CHAPTER I.
THE THEORY DEFINED AND TESTS PROPOSED.
“ Old things need not be therefore true,
O brother men ! nor yet the new.
Ah ! still awhile the old thought retain,
And yet consider it again.”—A. Clough.
By what process have all the different kinds of animal
and vegetable organisms become what we now see them
to be ? This is the problem which has from time to time
excited the interest of solitary thinkers, and which, within
the last thirty or forty years, has profoundly agitated the
scientific world. Two answers have been given to this
question.

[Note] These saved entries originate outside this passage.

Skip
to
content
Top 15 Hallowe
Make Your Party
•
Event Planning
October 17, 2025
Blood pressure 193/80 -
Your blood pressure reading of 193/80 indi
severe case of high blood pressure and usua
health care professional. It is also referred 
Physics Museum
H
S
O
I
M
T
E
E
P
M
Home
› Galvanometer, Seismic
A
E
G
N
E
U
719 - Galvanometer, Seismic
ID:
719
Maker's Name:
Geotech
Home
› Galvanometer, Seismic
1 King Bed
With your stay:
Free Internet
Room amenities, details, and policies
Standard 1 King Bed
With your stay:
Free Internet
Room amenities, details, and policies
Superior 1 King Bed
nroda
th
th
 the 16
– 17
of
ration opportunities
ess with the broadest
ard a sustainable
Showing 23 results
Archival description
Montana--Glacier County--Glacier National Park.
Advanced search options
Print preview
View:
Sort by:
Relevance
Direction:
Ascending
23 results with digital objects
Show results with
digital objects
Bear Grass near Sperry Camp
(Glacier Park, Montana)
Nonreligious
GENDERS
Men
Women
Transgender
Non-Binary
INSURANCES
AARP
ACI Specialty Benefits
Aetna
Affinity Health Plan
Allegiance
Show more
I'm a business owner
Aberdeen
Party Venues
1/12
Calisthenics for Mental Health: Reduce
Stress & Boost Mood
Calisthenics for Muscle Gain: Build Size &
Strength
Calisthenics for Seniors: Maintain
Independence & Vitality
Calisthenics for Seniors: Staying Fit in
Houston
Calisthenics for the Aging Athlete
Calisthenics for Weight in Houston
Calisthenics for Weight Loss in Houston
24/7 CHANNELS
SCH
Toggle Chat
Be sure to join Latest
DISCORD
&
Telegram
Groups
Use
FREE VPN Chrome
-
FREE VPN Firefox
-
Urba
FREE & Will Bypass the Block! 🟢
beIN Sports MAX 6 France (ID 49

On the one hand, it used to be asserted (it is
still asserted by some) that the different kinds of animals
and plants are the lineal descendants of organisms similar
to themselves, and that those remote ancestors suddenly
appeared upon the earth, some six thousand years ago,
endowed with the power of reproducing their like from
generation to generation. On the other hand, it is con
tended that all existing kinds of organisms, however
complex, have been produced by successive changes from
the simplest and least complex forms of life. The latter is
the opinion of the majority of scientific men at the present
day. This process is designated by the term Organic
Evolution : and evolution is defined by Mr. Herbert Spencer
as the result of the joint action of growth or increase in
size, and of development or increase in [the complexity
of] structure.*
The Principles of Biology, i., p. /jj, note.